Ce que peut un tableau pour des yeux malades,
Ou les sons de la harpe pour des oreilles souffrantes.

                     Mais voici bien un autre tourment : il te faut mourir, il te faut descendre dans la poudre, retourner en la terre d'où tu as été pris et t'y confondre avec le vulgaire. Tu vas rendre ton corps à la terre d'où tu fus tiré et ton esprit à Dieu qui l'a donné. Et le temps marche, et les années s'écoulent d'un cours rapide, quoique silencieux. Peut-être es-tu près de la fin ; le midi de la vie est passé, les ombres du soir s'abaissent sur toi. Tu sens les sûres approches du dépérissement. Les sources de la vie s'épuisent avec rapidité. Que vont faire pour toi tes richesses ? T'adouciront-elles la mort, te feront-elles aimer cette heure solennelle ? Ah ! loin de là ! « O mort ! que tu es amère pour celui qui vit à l'aise dans ses possessions ! » et qu'il reçoit mal cette terrible sentence : « Cette nuit même ton âme te sera redemandée ! » Préviendront-elles ce coup fatal ou diffèreront-elles cette heure ? « Délivreront-elles votre âme en sorte qu'elle ne voie point la mort ? » Vous rendront-elles les années écoulées ? ajouteront-elles au temps qui vous est assigné, un mois, un jour, une heure, un moment ? Ou les biens dont vous aviez fait ici-bas votre portion vous suivront-ils au-delà de la fosse ? Non ; mais nu vous êtes entré dans le monde, et nu vous en sortirez.

Et, comme dit encore le poète païen :
Terres, maisons, tendre épouse, il faut tout laisser.
Et d'entre tous les arbres que tu cultives, 
N'être accompagné que des tristes cyprès.

                       Oh ! oui, si ce n'était qu'on ne remarque pas ces vérités parce qu'elles sont trop claires, trop claires pour être contestées, nul homme appelé à mourir ne pourrait attendre de secours de l'instabilité des richesses.
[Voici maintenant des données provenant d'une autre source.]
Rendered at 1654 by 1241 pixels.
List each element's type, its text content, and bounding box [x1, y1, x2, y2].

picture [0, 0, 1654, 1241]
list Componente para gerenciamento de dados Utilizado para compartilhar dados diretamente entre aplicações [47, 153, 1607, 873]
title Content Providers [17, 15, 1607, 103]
N'en attendez pas non plus le bonheur. Car ici encore elles se montrent trompeuses quand on en fait l'épreuve. C'est ce que tout homme raisonnable peut déduire de ce qui précède. Car si l'or ou les avantages qui en découlent ne peuvent nous empêcher d'être misérables, il est bien évident qu'ils ne peuvent nous rendre heureux. Quel bonheur peuvent-ils apporter à celui qui, malgré tout, est obligé de s'écrier :

La tristesse toujours vient hanter mes parois,
Et sous mes toits dorés voltigent les soucis.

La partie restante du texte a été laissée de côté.